-- DATA follows --

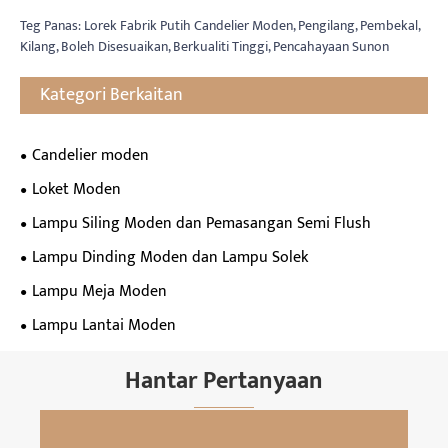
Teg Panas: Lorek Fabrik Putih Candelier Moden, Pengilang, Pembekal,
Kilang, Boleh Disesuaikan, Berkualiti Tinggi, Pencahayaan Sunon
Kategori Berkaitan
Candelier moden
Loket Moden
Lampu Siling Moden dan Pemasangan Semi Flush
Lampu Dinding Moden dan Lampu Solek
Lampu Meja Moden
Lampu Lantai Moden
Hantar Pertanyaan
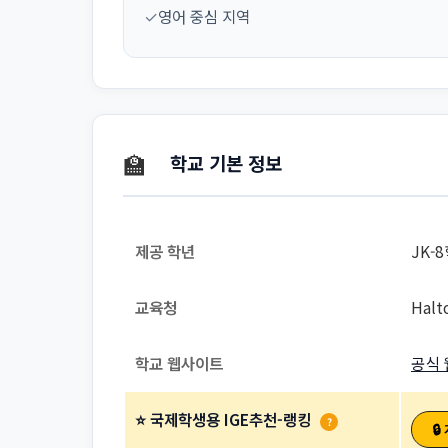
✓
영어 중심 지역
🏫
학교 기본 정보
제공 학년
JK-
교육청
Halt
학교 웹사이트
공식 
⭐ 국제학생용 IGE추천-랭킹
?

-- DATA concluded --
-- DATA follows --

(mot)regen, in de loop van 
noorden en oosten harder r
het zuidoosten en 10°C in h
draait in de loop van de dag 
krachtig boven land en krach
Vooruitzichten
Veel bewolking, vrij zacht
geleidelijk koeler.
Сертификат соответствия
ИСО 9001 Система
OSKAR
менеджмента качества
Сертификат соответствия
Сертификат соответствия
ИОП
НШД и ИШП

-- DATA concluded --
-- DATA follows --

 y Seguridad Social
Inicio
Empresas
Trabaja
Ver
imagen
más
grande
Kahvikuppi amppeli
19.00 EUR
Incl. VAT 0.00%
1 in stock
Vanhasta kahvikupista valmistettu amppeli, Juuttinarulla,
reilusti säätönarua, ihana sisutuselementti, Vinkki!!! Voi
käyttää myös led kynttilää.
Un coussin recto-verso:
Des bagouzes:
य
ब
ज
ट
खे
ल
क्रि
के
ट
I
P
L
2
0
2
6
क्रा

-- DATA concluded --

Return the lines of the material above word for word, starting at the line that has "Teg Panas: Lorek" and ending after the line that has "Hantar Pertanyaan".

Teg Panas: Lorek Fabrik Putih Candelier Moden, Pengilang, Pembekal,
Kilang, Boleh Disesuaikan, Berkualiti Tinggi, Pencahayaan Sunon
Kategori Berkaitan
Candelier moden
Loket Moden
Lampu Siling Moden dan Pemasangan Semi Flush
Lampu Dinding Moden dan Lampu Solek
Lampu Meja Moden
Lampu Lantai Moden
Hantar Pertanyaan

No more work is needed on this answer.